## Working data
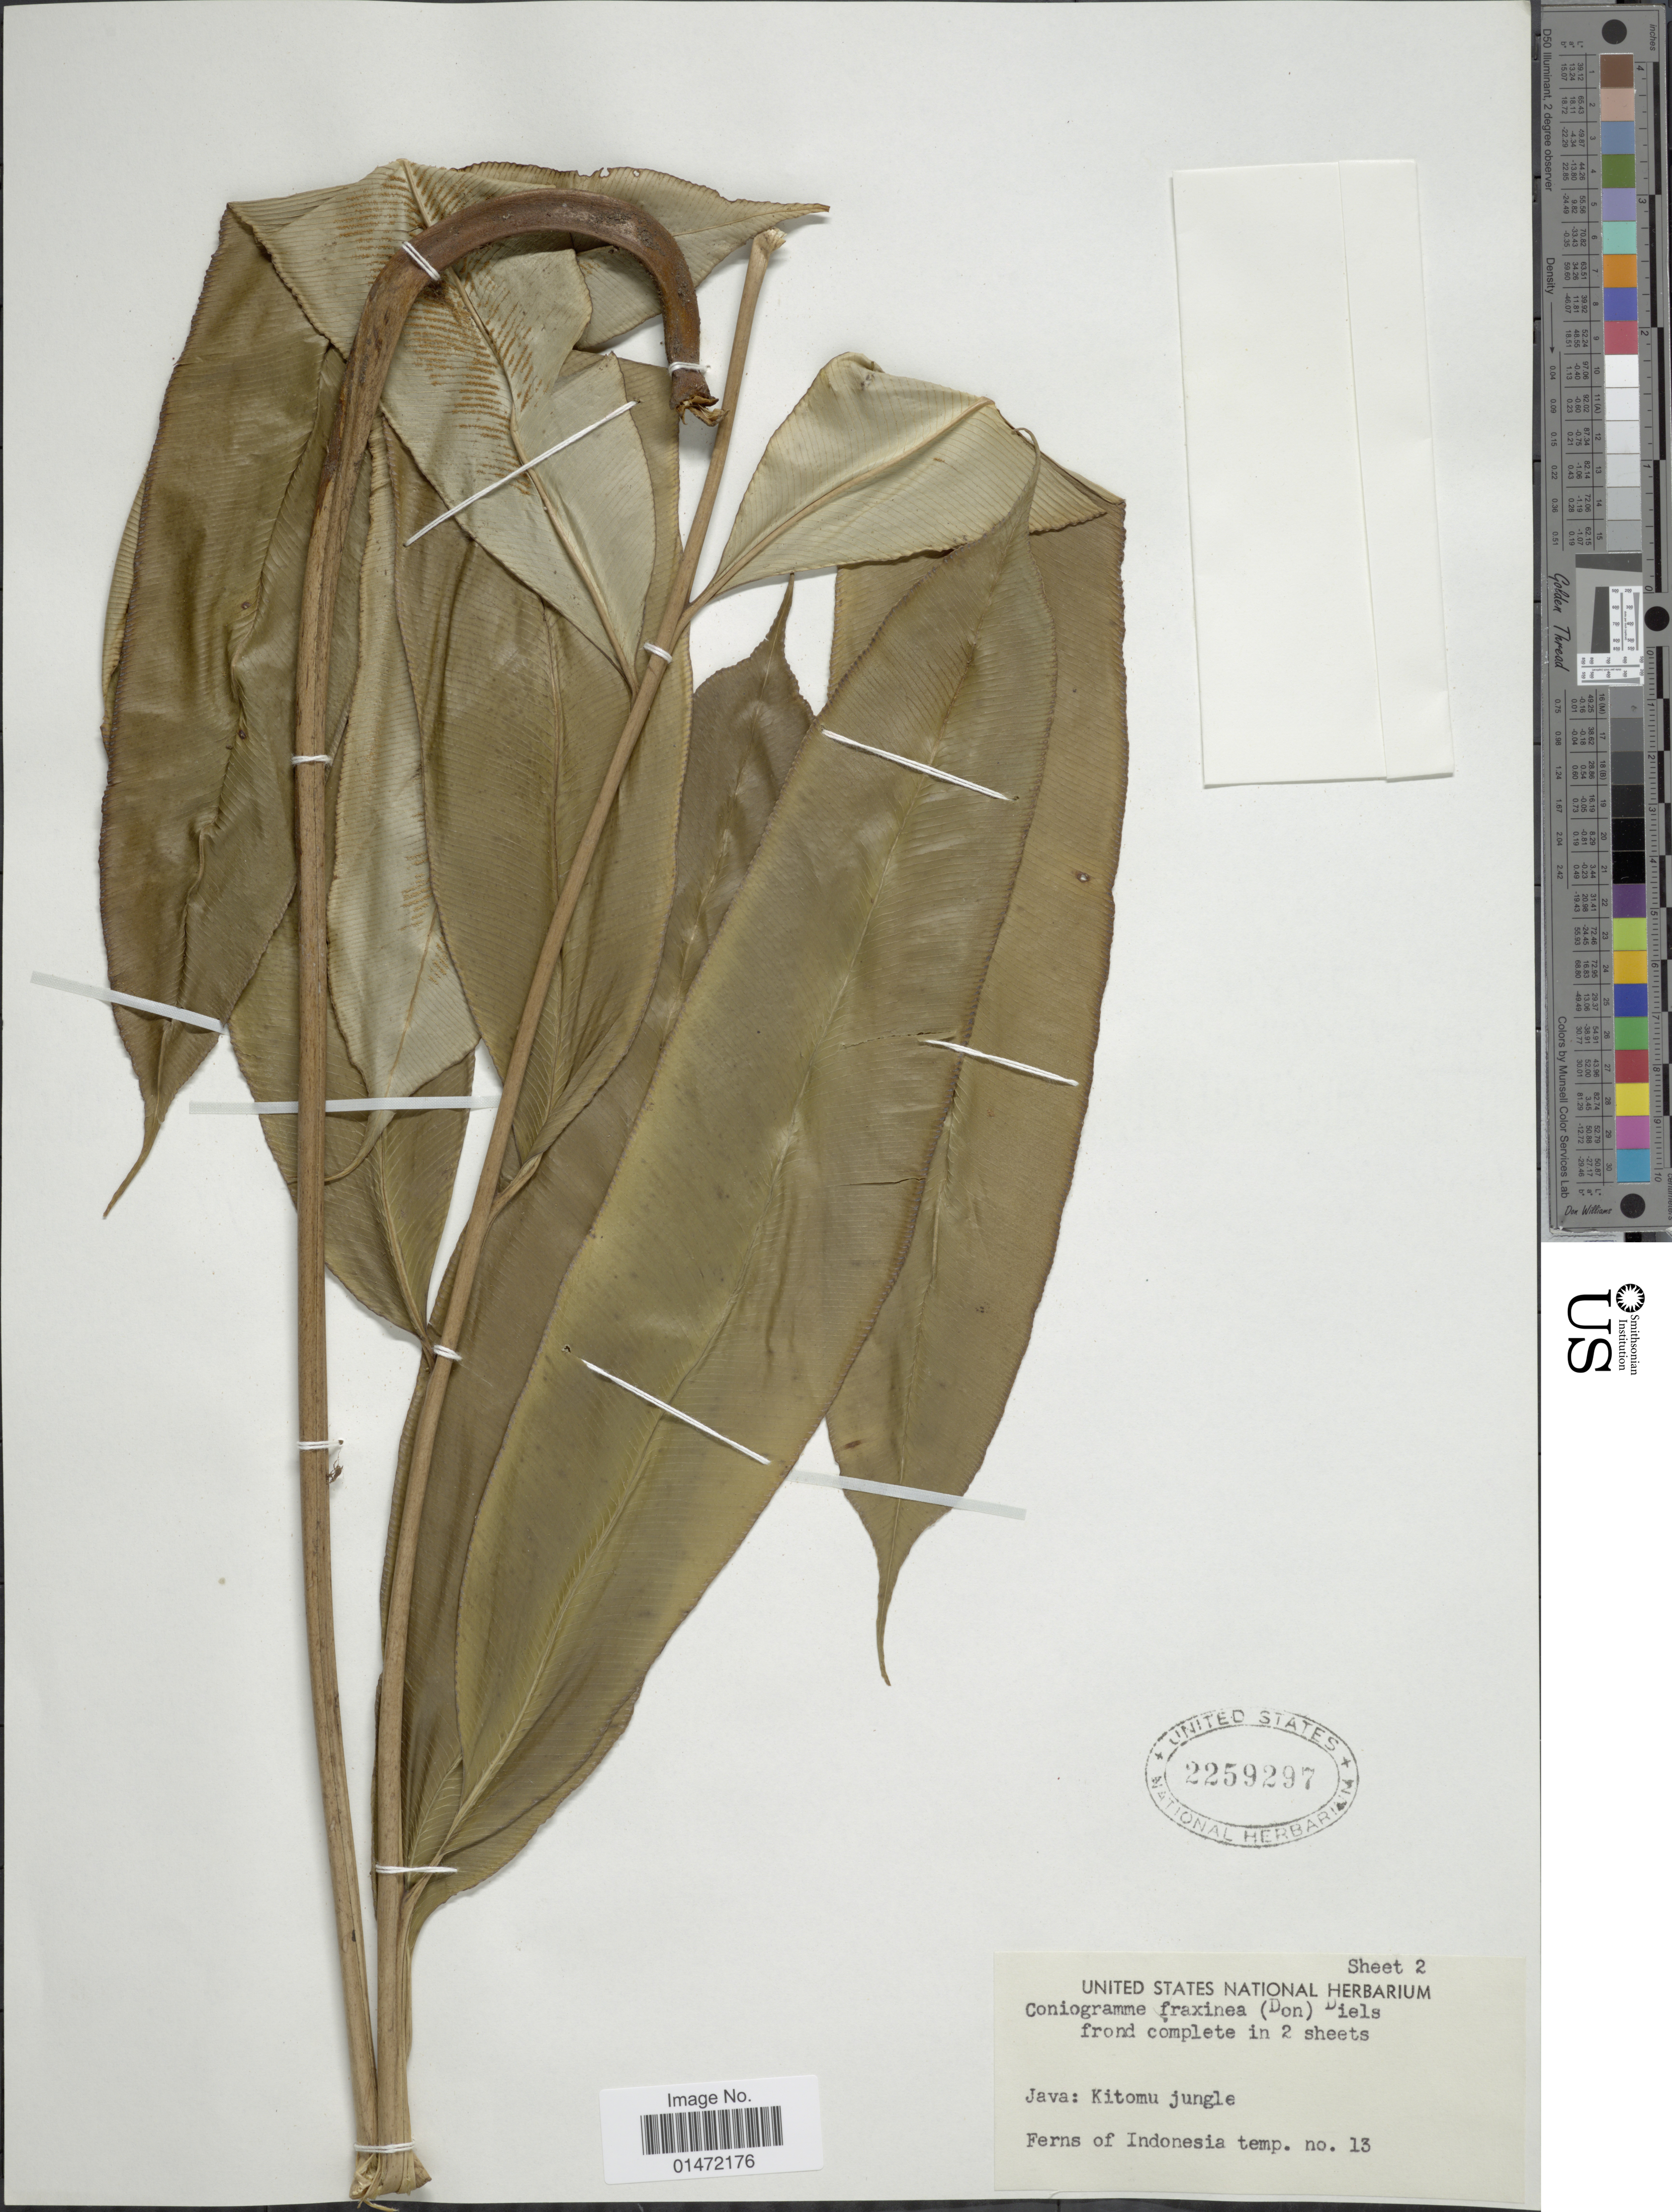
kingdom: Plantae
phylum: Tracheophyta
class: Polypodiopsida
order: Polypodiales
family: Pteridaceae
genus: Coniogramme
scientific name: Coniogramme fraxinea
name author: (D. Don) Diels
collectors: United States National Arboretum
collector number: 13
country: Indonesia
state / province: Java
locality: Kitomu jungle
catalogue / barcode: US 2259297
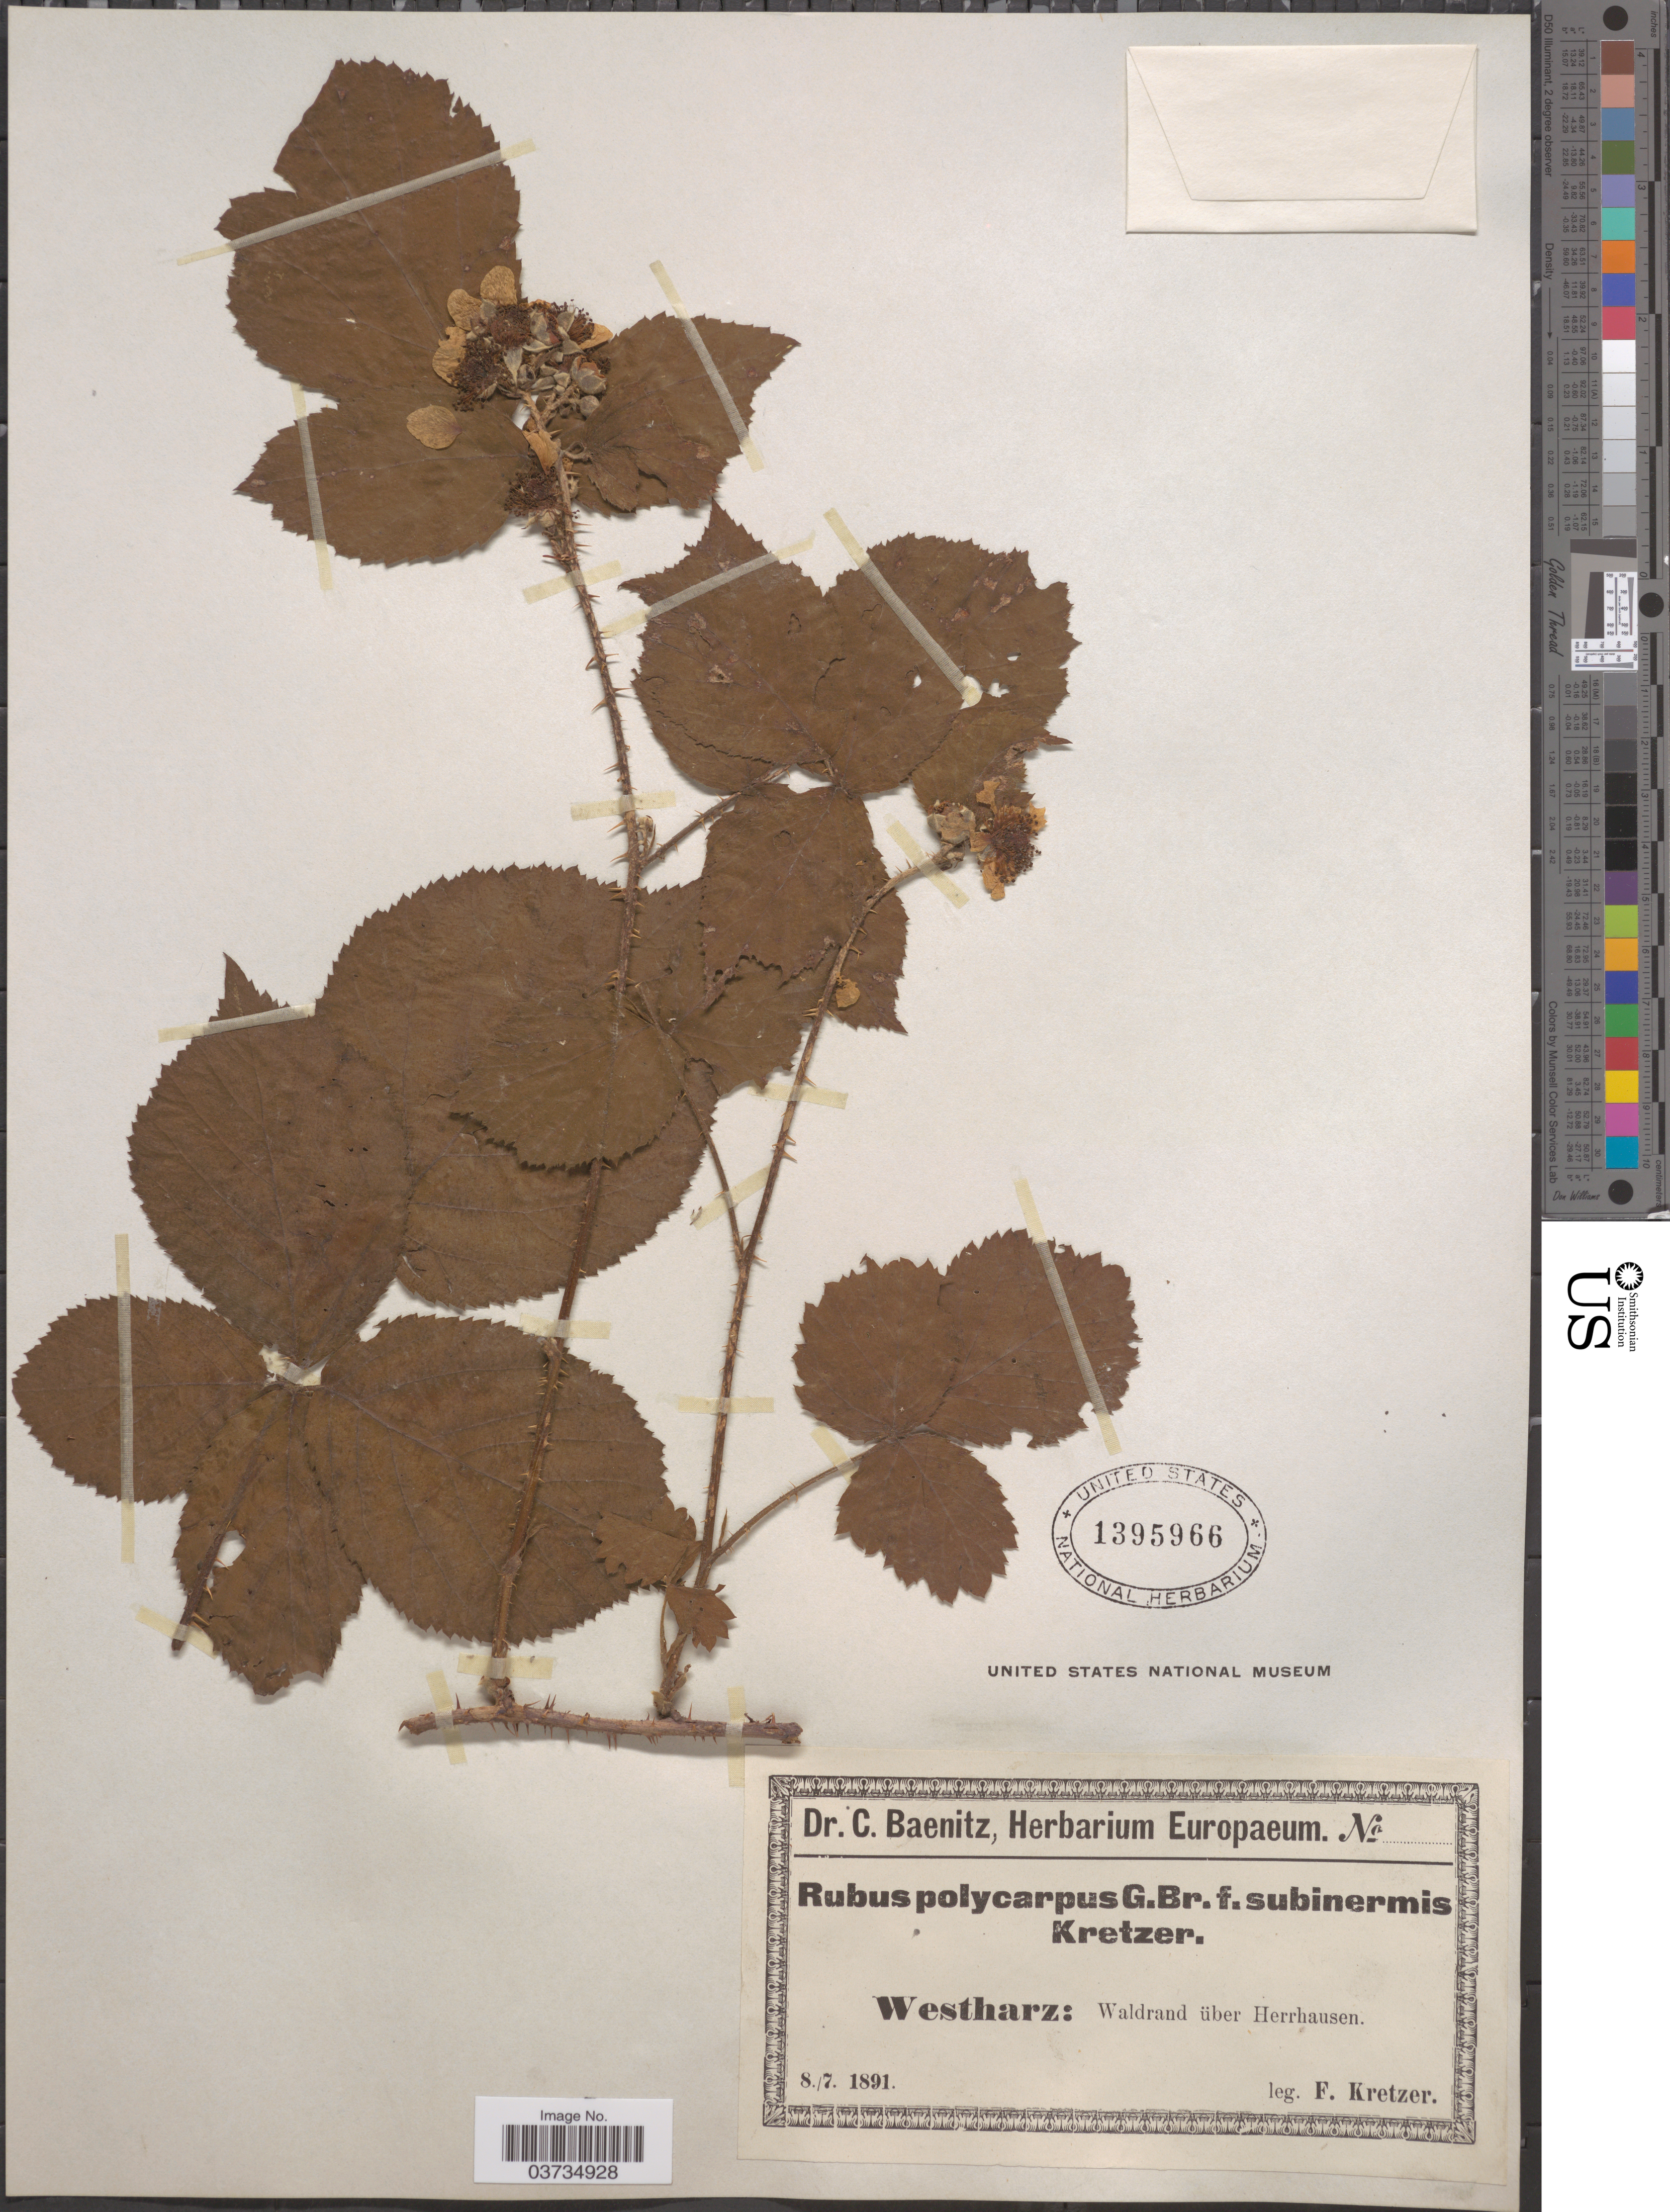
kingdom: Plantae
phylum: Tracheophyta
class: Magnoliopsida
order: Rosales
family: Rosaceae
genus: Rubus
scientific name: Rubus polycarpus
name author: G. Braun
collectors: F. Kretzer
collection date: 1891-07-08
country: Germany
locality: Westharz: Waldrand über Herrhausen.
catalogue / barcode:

## Task details
Please pull every line of the listing above into your answer word for word, leaving out the pictures.

## Answer below
kingdom: Plantae
phylum: Tracheophyta
class: Polypodiopsida
order: Polypodiales
family: Pteridaceae
genus: Coniogramme
scientific name: Coniogramme fraxinea
name author: (D. Don) Diels
collectors: United States National Arboretum
collector number: 13
country: Indonesia
state / province: Java
locality: Kitomu jungle
catalogue / barcode: US 2259297
kingdom: Plantae
phylum: Tracheophyta
class: Magnoliopsida
order: Rosales
family: Rosaceae
genus: Rubus
scientific name: Rubus polycarpus
name author: G. Braun
collectors: F. Kretzer
collection date: 1891-07-08
country: Germany
locality: Westharz: Waldrand über Herrhausen.
catalogue / barcode:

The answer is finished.